ACTIVITY:
Pick up the post about the WP Database Backup plugin vulnerability where it stops, and keep going in the same voice.

READING PASSAGE:
:::

Hello there,
So recently I’ve been taking to @CVEnew on Twitter to monitor newly releasing CVEs, and something caught my eye was:
“CVE-2020-7241 The WP Database Backup plugin through 5.5 for WordPress stores downloads by default locally in the directory wp-content/uploads/db-backup/. This might allow attackers to read ZIP archives by guessing random ID numbers, guessing date string…”
Now, I do static analysis on WordPress plugins often as I find I can audit plugins really fast, as I’ve done extensive PHP development over my career. But the Github describing this vulnerability struck me as whaaaat?..
https://github.com/V1n1v131r4/Exploiting-WP-Database-Backup-WordPress-Plugin/blob/master/README.md
They make the following claim:
“This plugin stores downloads by default locally in the directory wp-content/uploads/db-backup/ with this syntax:
[Site_Title]_[Date with EPOC]_[7 characters random ID]_wpdb.zip”
So to me the first thing that I notice is the UNIX timestamp and the 7 random characters are in the filename, this is actually a huge key-space to brute force!
The key-space for a 7 random digit id with charset [a-f0-9] is 268,435,456. Plus you need to brute the exact second the database backup happens, then for every second in a day (86400) you brute you have to multiply that by 268,435,456! Thats assuming you know which day the backup happened.

:::

Coordinate change listings
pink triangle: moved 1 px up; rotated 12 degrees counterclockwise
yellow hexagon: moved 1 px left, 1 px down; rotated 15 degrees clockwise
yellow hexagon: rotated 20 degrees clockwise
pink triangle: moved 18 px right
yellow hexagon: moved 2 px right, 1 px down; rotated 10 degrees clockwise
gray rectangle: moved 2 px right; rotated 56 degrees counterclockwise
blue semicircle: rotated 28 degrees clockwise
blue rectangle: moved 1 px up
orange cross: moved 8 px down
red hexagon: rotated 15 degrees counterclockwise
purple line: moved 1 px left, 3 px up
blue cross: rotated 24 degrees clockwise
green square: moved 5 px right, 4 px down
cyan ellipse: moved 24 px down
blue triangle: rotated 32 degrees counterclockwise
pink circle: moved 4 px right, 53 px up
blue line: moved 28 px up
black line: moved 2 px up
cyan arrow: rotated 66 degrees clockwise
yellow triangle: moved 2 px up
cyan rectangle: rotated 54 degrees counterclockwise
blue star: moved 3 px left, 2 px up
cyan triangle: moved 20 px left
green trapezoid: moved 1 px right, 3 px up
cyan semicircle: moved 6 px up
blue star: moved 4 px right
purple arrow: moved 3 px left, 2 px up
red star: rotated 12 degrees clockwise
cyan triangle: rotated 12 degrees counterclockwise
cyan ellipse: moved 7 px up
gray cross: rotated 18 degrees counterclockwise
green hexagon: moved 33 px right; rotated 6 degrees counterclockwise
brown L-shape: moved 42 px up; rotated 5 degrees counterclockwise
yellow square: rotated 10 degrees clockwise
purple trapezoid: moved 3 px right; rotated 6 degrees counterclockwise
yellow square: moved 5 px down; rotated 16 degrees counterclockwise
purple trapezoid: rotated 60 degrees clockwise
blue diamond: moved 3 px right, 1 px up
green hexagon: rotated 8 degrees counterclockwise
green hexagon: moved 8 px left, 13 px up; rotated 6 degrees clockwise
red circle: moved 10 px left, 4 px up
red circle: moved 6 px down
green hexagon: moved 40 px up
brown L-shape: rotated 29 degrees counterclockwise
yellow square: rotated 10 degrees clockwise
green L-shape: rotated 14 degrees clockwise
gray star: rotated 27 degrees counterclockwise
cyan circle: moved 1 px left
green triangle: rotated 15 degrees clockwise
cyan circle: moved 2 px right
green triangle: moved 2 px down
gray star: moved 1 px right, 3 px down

:::

TASK RESULT:
We’re looking at the following statistics in order to recover a database backup:
Key-space: 268,435,456
Seconds in a day: 86,400
Total requests needed to brute: (268,435,456 x 86,400) = 23,192,823,398,400
So even if we had a multi-threaded brute forcer of 100 reqs/s that would take 231,928,233,984 seconds to brute force or 7,354 years.
So while the storage method isn’t the best I think its a bit of a stretch to say that this is a security vulnerability, if I came across this during a Bug Bounty program I don’t think there would be a way for me to prove any impact. Am I wrong? Let me on Twitter: https://twitter.com/zeroauth
EDIT: Had to adjust math, the random digit charset is actually [a-f0-9] since its a truncated MD5 of the WordPress AUTH_KEY salt.